▶ [WHAT TO DO]: Give back only the material from the line with "common name: barksprænger-kulskorpe" to the line with "genus: Sorindeia", with "phylum" swapped for "division" and all else left as it is.

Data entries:
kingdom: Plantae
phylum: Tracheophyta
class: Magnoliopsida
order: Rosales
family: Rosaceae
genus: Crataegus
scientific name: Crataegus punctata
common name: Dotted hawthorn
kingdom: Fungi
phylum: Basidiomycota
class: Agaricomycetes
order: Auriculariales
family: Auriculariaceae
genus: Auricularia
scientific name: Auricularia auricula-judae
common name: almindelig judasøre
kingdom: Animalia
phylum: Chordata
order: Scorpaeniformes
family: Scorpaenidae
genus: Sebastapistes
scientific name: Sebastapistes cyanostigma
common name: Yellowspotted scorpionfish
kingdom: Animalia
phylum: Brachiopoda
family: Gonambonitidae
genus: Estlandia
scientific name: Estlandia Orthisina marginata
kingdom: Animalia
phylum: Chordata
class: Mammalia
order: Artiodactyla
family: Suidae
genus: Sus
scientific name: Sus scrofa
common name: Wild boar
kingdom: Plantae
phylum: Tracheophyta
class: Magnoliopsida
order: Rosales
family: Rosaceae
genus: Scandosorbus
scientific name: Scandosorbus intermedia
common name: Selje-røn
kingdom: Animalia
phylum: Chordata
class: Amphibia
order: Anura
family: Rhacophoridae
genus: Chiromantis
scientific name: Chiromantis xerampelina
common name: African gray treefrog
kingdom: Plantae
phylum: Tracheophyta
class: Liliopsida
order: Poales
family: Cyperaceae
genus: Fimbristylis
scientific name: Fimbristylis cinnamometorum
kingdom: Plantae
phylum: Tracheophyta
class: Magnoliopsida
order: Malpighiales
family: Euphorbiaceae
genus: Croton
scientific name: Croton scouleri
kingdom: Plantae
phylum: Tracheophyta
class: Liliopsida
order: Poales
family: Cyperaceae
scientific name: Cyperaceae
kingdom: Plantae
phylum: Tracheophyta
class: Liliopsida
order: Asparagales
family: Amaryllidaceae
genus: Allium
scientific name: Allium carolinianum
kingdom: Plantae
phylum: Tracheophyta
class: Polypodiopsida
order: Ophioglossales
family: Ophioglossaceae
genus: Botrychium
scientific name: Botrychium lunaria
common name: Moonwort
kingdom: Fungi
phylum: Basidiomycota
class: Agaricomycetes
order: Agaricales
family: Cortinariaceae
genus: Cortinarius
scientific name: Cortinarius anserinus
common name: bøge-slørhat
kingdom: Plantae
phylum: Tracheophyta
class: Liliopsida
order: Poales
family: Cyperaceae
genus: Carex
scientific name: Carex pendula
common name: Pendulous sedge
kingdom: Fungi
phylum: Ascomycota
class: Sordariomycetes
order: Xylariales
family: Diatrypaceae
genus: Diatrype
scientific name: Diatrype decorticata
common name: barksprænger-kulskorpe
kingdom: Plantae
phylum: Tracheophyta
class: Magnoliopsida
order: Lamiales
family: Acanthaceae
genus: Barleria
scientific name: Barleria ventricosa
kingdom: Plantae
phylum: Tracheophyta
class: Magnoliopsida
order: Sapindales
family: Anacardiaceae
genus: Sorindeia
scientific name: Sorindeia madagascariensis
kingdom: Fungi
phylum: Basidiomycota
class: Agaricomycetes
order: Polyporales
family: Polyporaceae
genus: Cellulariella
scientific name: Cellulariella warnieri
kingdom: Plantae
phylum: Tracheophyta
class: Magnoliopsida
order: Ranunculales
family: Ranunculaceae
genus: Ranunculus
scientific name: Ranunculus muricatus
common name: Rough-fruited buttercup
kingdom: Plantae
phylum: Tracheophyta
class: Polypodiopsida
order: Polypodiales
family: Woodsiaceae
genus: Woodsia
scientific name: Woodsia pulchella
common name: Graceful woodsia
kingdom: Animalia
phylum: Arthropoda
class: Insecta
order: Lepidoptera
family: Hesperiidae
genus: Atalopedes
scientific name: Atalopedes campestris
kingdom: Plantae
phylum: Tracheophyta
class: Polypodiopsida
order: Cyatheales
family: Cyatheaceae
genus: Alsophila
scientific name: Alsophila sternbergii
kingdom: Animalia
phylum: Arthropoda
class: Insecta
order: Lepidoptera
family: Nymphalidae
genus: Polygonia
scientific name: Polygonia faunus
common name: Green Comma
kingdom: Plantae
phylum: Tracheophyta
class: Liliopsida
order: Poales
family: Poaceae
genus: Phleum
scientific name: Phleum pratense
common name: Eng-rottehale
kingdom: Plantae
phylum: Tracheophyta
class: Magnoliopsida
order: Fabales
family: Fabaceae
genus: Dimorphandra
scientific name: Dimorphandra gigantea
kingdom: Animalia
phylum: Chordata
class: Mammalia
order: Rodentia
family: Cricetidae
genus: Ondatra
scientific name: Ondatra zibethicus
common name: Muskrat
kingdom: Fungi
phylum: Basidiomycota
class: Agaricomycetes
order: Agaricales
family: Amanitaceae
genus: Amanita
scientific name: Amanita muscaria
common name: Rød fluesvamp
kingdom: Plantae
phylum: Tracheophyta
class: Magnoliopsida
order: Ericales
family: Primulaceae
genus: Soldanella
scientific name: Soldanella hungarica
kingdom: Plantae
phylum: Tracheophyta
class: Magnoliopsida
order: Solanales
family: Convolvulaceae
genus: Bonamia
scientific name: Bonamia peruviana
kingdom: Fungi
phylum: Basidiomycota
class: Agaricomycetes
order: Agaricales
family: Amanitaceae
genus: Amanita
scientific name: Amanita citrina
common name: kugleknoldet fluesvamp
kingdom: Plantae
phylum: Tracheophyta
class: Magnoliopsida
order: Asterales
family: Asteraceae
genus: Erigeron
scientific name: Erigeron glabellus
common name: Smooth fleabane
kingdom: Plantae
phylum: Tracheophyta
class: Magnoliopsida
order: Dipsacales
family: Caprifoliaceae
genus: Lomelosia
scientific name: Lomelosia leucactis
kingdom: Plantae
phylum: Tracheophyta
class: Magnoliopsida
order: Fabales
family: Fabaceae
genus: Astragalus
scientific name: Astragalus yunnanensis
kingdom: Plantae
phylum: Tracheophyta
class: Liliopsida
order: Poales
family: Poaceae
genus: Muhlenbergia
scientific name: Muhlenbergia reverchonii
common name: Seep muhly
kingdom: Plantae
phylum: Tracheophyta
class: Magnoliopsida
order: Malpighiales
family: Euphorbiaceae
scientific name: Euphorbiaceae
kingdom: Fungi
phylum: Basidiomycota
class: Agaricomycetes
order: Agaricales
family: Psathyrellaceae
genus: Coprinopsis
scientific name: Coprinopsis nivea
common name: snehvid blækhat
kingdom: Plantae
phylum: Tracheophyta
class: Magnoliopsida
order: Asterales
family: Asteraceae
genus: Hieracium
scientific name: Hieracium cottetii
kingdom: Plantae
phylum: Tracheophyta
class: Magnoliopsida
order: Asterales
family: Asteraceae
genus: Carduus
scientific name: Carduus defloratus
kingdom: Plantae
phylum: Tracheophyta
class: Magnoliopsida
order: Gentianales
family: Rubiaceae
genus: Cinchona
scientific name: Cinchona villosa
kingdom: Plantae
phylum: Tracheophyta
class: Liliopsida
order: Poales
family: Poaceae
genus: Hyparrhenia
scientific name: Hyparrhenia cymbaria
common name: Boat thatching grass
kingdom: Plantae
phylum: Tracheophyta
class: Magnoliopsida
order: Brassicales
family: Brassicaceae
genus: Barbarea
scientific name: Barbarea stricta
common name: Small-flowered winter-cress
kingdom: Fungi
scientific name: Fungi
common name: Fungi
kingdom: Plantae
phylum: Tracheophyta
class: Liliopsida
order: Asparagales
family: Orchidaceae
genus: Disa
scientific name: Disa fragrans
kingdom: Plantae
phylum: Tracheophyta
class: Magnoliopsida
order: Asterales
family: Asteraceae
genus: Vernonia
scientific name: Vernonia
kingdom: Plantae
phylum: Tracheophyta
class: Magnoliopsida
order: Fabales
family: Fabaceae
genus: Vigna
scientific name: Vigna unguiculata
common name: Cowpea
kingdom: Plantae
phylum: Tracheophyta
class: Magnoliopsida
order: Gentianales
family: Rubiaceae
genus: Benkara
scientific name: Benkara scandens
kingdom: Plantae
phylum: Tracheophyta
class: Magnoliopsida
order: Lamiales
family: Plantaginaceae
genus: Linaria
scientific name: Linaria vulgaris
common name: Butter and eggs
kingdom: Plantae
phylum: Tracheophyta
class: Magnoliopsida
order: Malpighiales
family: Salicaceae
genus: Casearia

▶ [RESULT]:
common name: barksprænger-kulskorpe
kingdom: Plantae
division: Tracheophyta
class: Magnoliopsida
order: Lamiales
family: Acanthaceae
genus: Barleria
scientific name: Barleria ventricosa
kingdom: Plantae
division: Tracheophyta
class: Magnoliopsida
order: Sapindales
family: Anacardiaceae
genus: Sorindeia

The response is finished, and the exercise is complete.